Judging the Rumble
Whew! In case you didn't know, last weekend was the Rails Rumble - an annual, 48-hour sprint in which teams of 1-4 people build complete, functioning web applications from scratch. I'd competed in the two prior Rumbles (winning the solo division both years </shameless plug>), but this year I participated in a different way: I was one of the expert panelists tasked with judging the submitted applications prior to public voting. Surprisingly, I found judging to be at least as tiring as competing had been the previous years - the overall quality of submissions this year was noticeably higher than it's been in the past, which made the evaluations that much more difficult. As a panelist, I made a commitment to providing constructive comments on each of the applications I judged, as well as rating them on design and interface, completeness, innovativeness, and usefulness. I think I did a pretty good job with the comments; I've gotten thanks from several of the contestants for the feedback, which is nice. I wanted to clarify my particular approach to the ratings in this post, however, since it's the most opaque part of the process of judging. Each of us on the panel has a different background, so my interpretation of, say, usefulness might differ dramatically from some other judge's.
Design and Interface
When deciding what score to give for design and interface, I looked at several factors. Pleasant-looking sites rated higher for me than sloppier ones, and I gave a fair amount of weight to sites that went beyond a simple themed prototype look. Sites that used the standard error pages lost points, because that's an easy place to customize and make your site friendlier and more usable. I tried to go easy on minor flaws, since those are bound to occur in such a limited time period - but at the same time, I tried to reward sites that put on those finishing touches. More important than most of those factors, however, was message: if I couldn't understand what a site was for, then its design failed. I ran across several sites that lacked the appropriate contextual help to get me to the finish line, which was a problem.
Completeness
This is a hard category to judge, because who's to say if someone fulfilled their vision or not? Sometimes, it was easier - several teams made the mistake of talking about the features they wanted to implement but couldn't, or pointing out broken functionality.

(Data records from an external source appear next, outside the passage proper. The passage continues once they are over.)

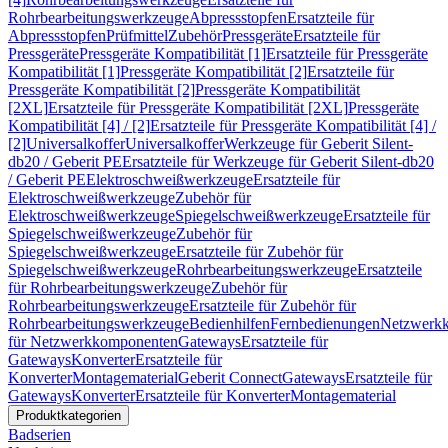
Rohrbearbeitungswerkzeuge
Abpressstopfen
Ersatzteile für
Abpressstopfen
Prüfmittel
Zubehör
Pressgeräte
Ersatzteile für
Pressgeräte
Pressgeräte Kompatibilität [1]
Ersatzteile für Pressgeräte
Kompatibilität [1]
Pressgeräte Kompatibilität [2]
Ersatzteile für
Pressgeräte Kompatibilität [2]
Pressgeräte Kompatibilität
[2XL]
Ersatzteile für Pressgeräte Kompatibilität [2XL]
Pressgeräte
Kompatibilität [4] / [2]
Ersatzteile für Pressgeräte Kompatibilität [4] /
[2]
Universalkoffer
Universalkoffer
Werkzeuge für Geberit Silent-
db20 / Geberit PE
Ersatzteile für Werkzeuge für Geberit Silent-db20
/ Geberit PE
Elektroschweißwerkzeuge
Ersatzteile für
Elektroschweißwerkzeuge
Zubehör für
Elektroschweißwerkzeuge
Spiegelschweißwerkzeuge
Ersatzteile für
Spiegelschweißwerkzeuge
Zubehör für
Spiegelschweißwerkzeuge
Ersatzteile für Zubehör für
Spiegelschweißwerkzeuge
Rohrbearbeitungswerkzeuge
Ersatzteile
für Rohrbearbeitungswerkzeuge
Zubehör für
Rohrbearbeitungswerkzeuge
Ersatzteile für Zubehör für
Rohrbearbeitungswerkzeuge
Bedienhilfen
Fernbedienungen
Netzwerk
für Netzwerkkomponenten
Gateways
Ersatzteile für
Gateways
Konverter
Ersatzteile für
Konverter
Montagematerial
Geberit Connect
Gateways
Ersatzteile für
Gateways
Konverter
Ersatzteile für Konverter
Montagematerial
Produktkategorien
Badserien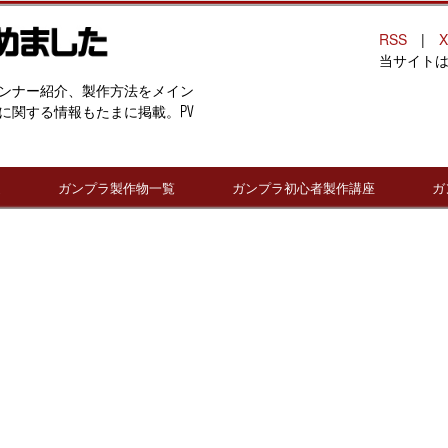
RSS
|
X
当サイト
ンナー紹介、製作方法をメイン
に関する情報もたまに掲載。PV
連
ガンプラ製作物一覧
ガンプラ初心者製作講座
ガ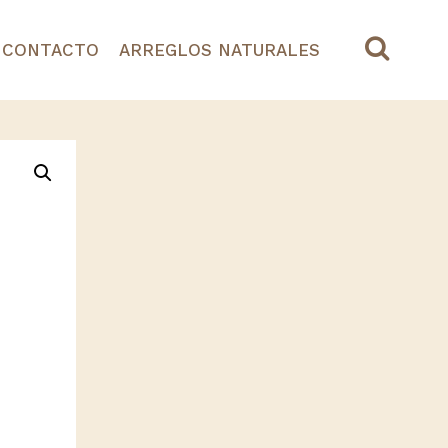
CONTACTO
ARREGLOS NATURALES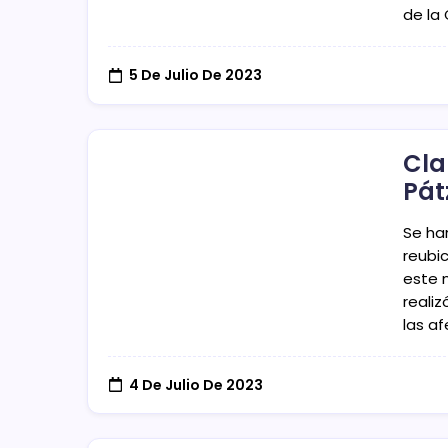
de la
5 De Julio De 2023
Cla
Pát
Se ha
reubi
este m
reali
las a
4 De Julio De 2023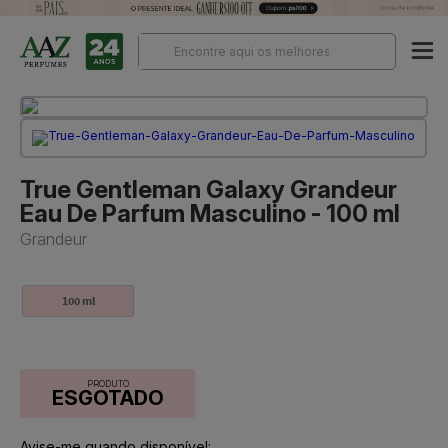
True Gentleman Galaxy Grandeur
Eau De Parfum Masculino - 100 ml
Grandeur
100 ml
PRODUTO
ESGOTADO
Avise-me quando disponível: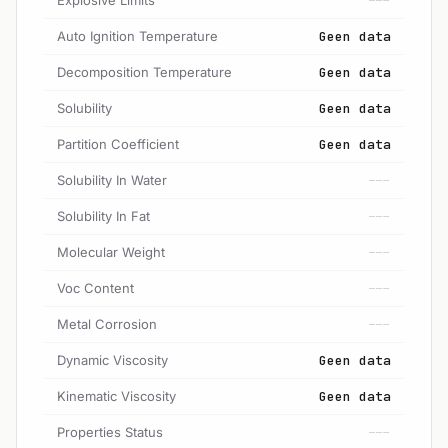
---
Auto Ignition Temperature
Geen data
Decomposition Temperature
Geen data
Solubility
Geen data
Partition Coefficient
Geen data
Solubility In Water
---
Solubility In Fat
---
Molecular Weight
---
Voc Content
---
Metal Corrosion
---
Dynamic Viscosity
Geen data
Kinematic Viscosity
Geen data
Properties Status
---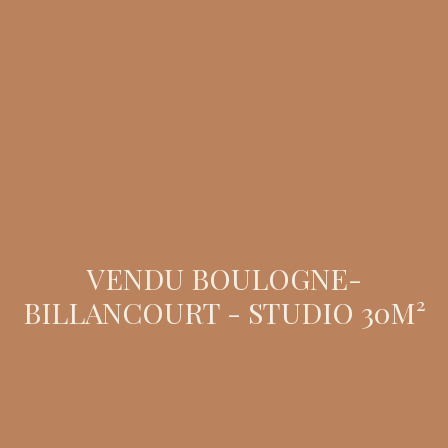
VENDU BOULOGNE-
BILLANCOURT - STUDIO 30M²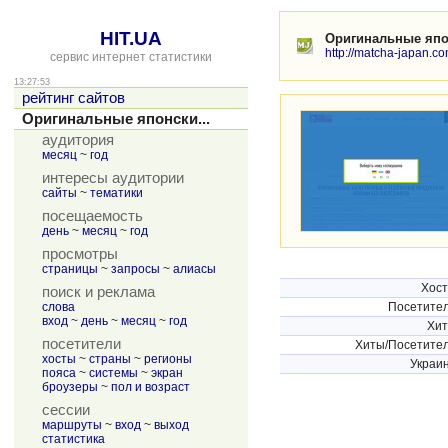
HIT.UA
Оригинальные япон
http://matcha-japan.c
сервис интернет статистики
13:27:53
рейтинг сайтов
Оригинальные японски...
аудитория
месяц
~
год
интересы аудитории
сайты
~
тематики
посещаемость
день
~
месяц
~
год
просмотры
страницы
~
запросы
~
алиасы
Хос
поиск и реклама
слова
Посетите
вход
~
день
~
месяц
~
год
Хи
посетители
Хиты/Посетите
хосты
~
страны
~
регионы
Украи
пояса
~
системы
~
экран
броузеры
~
пол и возраст
сессии
маршруты
~
вход
~
выход
статистика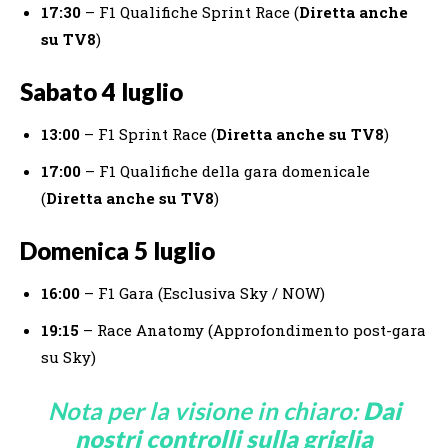
17:30
– F1 Qualifiche Sprint Race (
Diretta anche
su TV8
)
Sabato 4 luglio
13:00
– F1 Sprint Race (
Diretta anche su TV8
)
17:00
– F1 Qualifiche della gara domenicale
(
Diretta anche su TV8
)
Domenica 5 luglio
16:00
– F1 Gara (Esclusiva Sky / NOW)
19:15
– Race Anatomy (Approfondimento post-gara
su Sky)
Nota per la visione in chiaro:
Dai
nostri controlli sulla griglia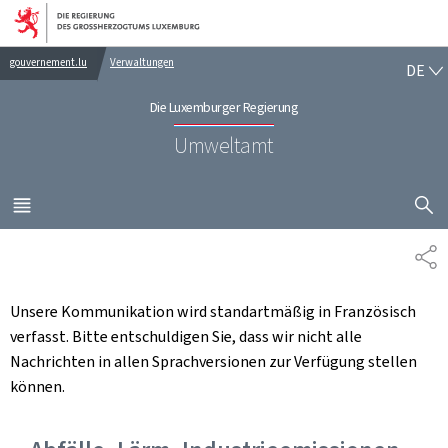
Zur Hauptnavigation
Zum Inhalt
DE
gouvernement.lu
Verwaltungen
DE
Die Luxemburger Regierung
Umweltamt
SUCHFLED 
MENÜ
HAUPT-
TE
Unsere Kommunikation wird standartmäßig in Französisch
verfasst. Bitte entschuldigen Sie, dass wir nicht alle
Nachrichten in allen Sprachversionen zur Verfügung stellen
können.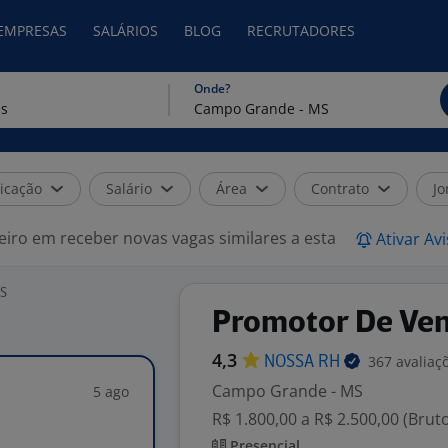
 EMPRESAS
SALÁRIOS
BLOG
RECRUTADORES
Onde?
icação
Salário
Área
Contrato
Jo
eiro em receber novas vagas similares a esta
Ativar Av
MS
Promotor De Ve
4,3
367 avaliaç
NOSSA
RH
Campo Grande - MS
5 ago
R$ 1.800,00 a R$ 2.500,00 (Brut
Presencial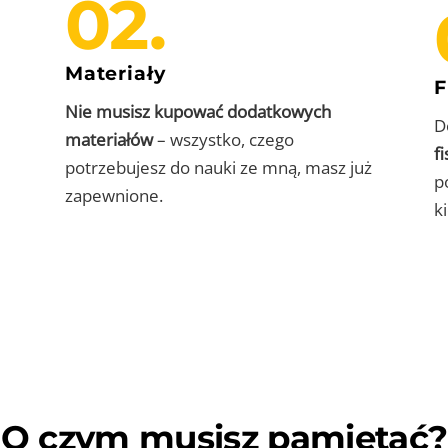
02.
Materiały
F
Nie musisz kupować dodatkowych
D
materiałów
– wszystko, czego
f
potrzebujesz do nauki ze mną, masz już
p
zapewnione.
k
O czym musisz pamiętać?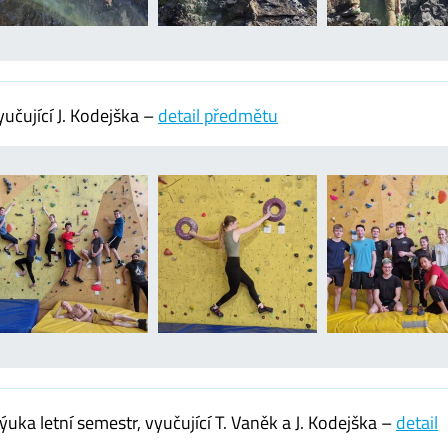
učující J. Kodejška –
detail předmětu
uka letní semestr, vyučující T. Vaněk a J. Kodejška –
detail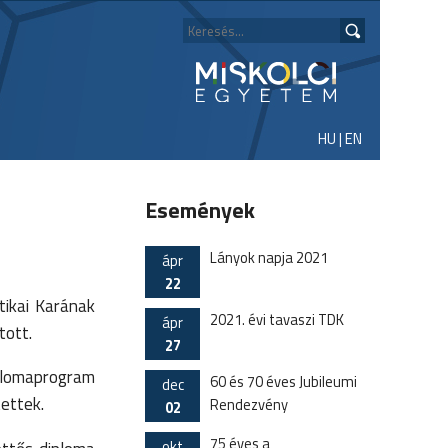
HU
|
EN
Események
Lányok napja 2021
ápr
22
tikai Karának
2021. évi tavaszi TDK
ápr
tott.
27
plomaprogram
60 és 70 éves Jubileumi
dec
tettek.
Rendezvény
02
75 éves a
okt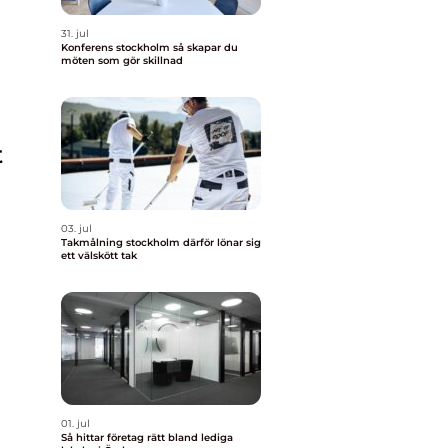
31. jul
Konferens stockholm så skapar du
möten som gör skillnad
t
03. jul
Takmålning stockholm därför lönar sig
ett välskött tak
01. jul
Så hittar företag rätt bland lediga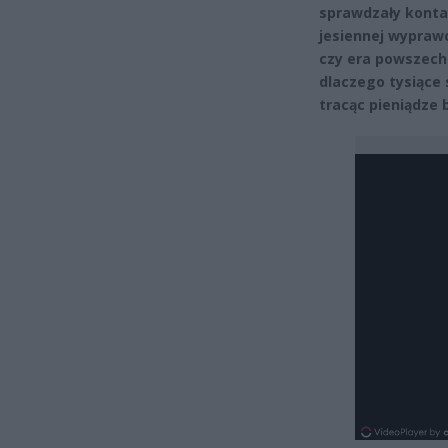
sprawdzały konta, 
jesiennej wyprawc
czy era powszech
dlaczego tysiące 
tracąc pieniądze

Here's a tip to future Rumble contestants: if you don't finish something, don't call attention to it. Fix it after the competition, but don't advertise your failures to the judges. Other applications had obvious problems - broken authentication and links, that sort of thing. Those were easier to pick out, but you always feel bad when that happens. At the same time, there were applications that gave me everything I could want and more.
Innovation
Here's another tough category, though it's not quite as bad as completeness. When evaluating innovativeness, I tried to figure out if the site represented something really new (either wholly original or a surprising revision, like putting multiplayer Asteroids on the web), or if it was Yet Another Twitter Filterer. The Rumble's interesting because there are usually a few categories of application that have four or five entries - this year, it was stuff-tracking apps (I loaned you X, give it back), secret crush apps, and movie night planning apps. I tend to dock points if you end up in one of those categories, or if you're a standard entry in an already crowded market. Even if you move into a popular niche, though, you can still score highly on innovation. The key to doing so is trumpeting your differences - why are you better? Too few apps do a good job of that, even when they have something worth marketing.
Usefulness
My primary metric for evaluating usefulness is myself: can I see myself using this app tomorrow? Next week? Frequently? Rarely? Obviously, this doesn't fit all sites, so when I'm not part of the target audience I try to project how they might feel about the app - and you could have an app that only needs to be used once to prove its helpfulness. This is the category where I'm most flexible in my ratings - partly because of the odd nature of the category, and partly because I feel it somewhat-unfairly penalizes games and other off-the-beaten path sites. So, that's how I did it. Hopefully this sheds some light on what can be an anxiety-producing process, and maybe even helps next year's competitors (who may have me to contend with again - I was very jealous of all the fun that seemed to be happening over the weekend!)
Update
Jim Minatel has also posted his thoughts on being an expert panelist over on the Wrox blog. It's nice to see how others were thinking, and I agree with a lot of what he said (though I'm of a different mind on the IE support).